An exact copy is needed of the lines from the one that contains "Figure 6. Election of Storeman/Voucher Group" through the final line of the data below, with pictures left out.

[Records from a dataset]
┄┄┄┄┄┄

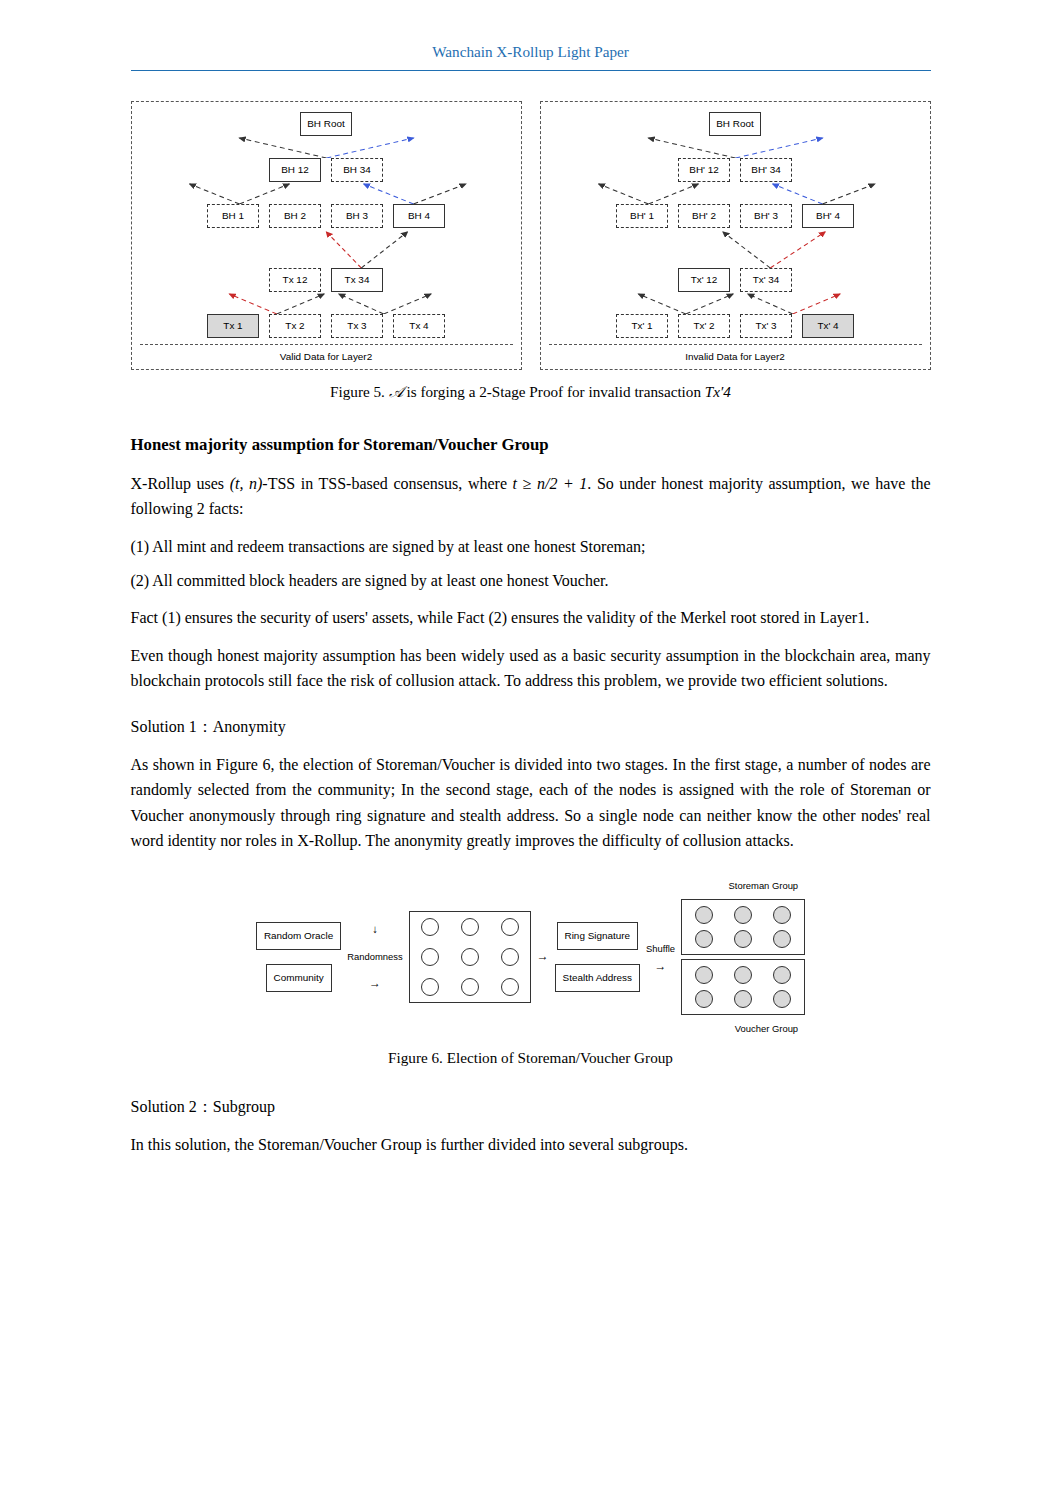Wanchain X-Rollup Light Paper
BH Root
BH 12
BH 34
BH 1
BH 2
BH 3
BH 4
Tx 12
Tx 34
Tx 1
Tx 2
Tx 3
Tx 4
Valid Data for Layer2
BH Root
BH' 12
BH' 34
BH' 1
BH' 2
BH' 3
BH' 4
Tx' 12
Tx' 34
Tx' 1
Tx' 2
Tx' 3
Tx' 4
Invalid Data for Layer2
Figure 5. 𝒜 is forging a 2-Stage Proof for invalid transaction Tx′4
Honest majority assumption for Storeman/Voucher Group
X-Rollup uses (t, n)-TSS in TSS-based consensus, where t ≥ n/2 + 1. So under honest majority assumption, we have the following 2 facts:
(1) All mint and redeem transactions are signed by at least one honest Storeman;
(2) All committed block headers are signed by at least one honest Voucher.
Fact (1) ensures the security of users' assets, while Fact (2) ensures the validity of the Merkel root stored in Layer1.
Even though honest majority assumption has been widely used as a basic security assumption in the blockchain area, many blockchain protocols still face the risk of collusion attack. To address this problem, we provide two efficient solutions.
Solution 1：Anonymity
As shown in Figure 6, the election of Storeman/Voucher is divided into two stages. In the first stage, a number of nodes are randomly selected from the community; In the second stage, each of the nodes is assigned with the role of Storeman or Voucher anonymously through ring signature and stealth address. So a single node can neither know the other nodes' real word identity nor roles in X-Rollup. The anonymity greatly improves the difficulty of collusion attacks.
Random Oracle
Community
↓
Randomness
→
→
Ring Signature
Stealth Address
Shuffle
→
Storeman Group
Voucher Group
Figure 6. Election of Storeman/Voucher Group
Solution 2：Subgroup
In this solution, the Storeman/Voucher Group is further divided into several subgroups.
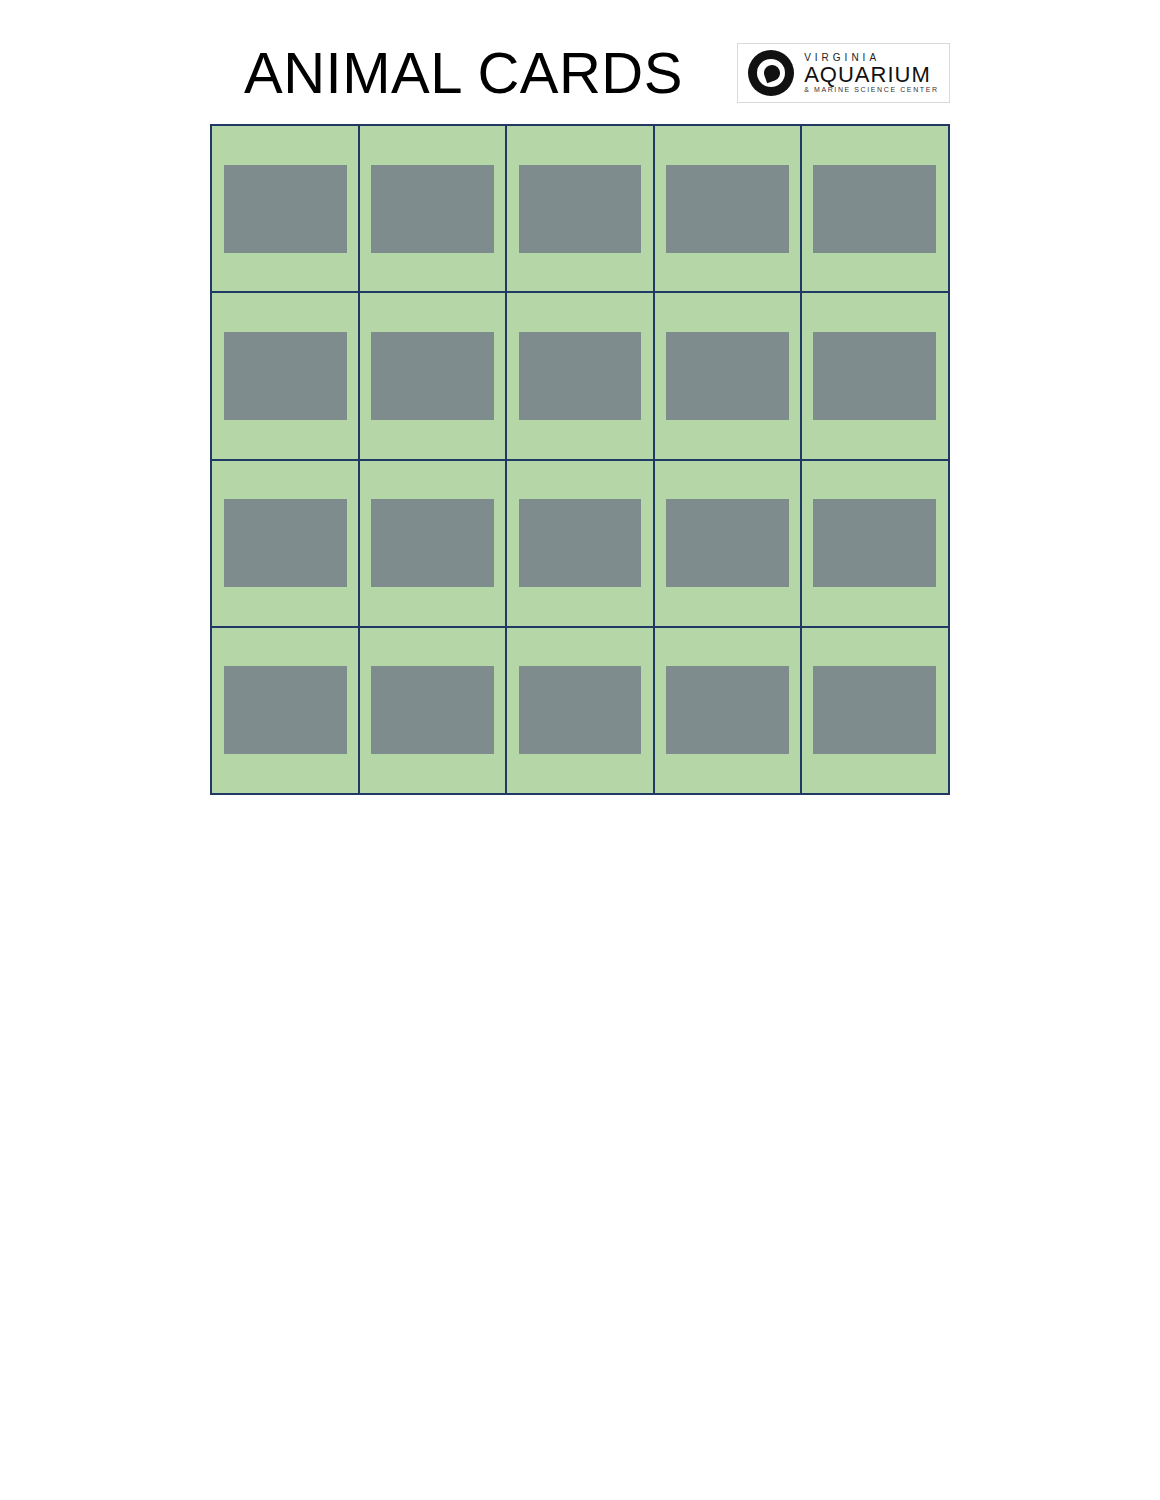ANIMAL CARDS
VIRGINIA
AQUARIUM
& MARINE SCIENCE CENTER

┄┄┄┄┄┄

● **Result of this task**:
Figure 6. Election of Storeman/Voucher Group
Solution 2：Subgroup
In this solution, the Storeman/Voucher Group is further divided into several subgroups.
ANIMAL CARDS
VIRGINIA
AQUARIUM
& MARINE SCIENCE CENTER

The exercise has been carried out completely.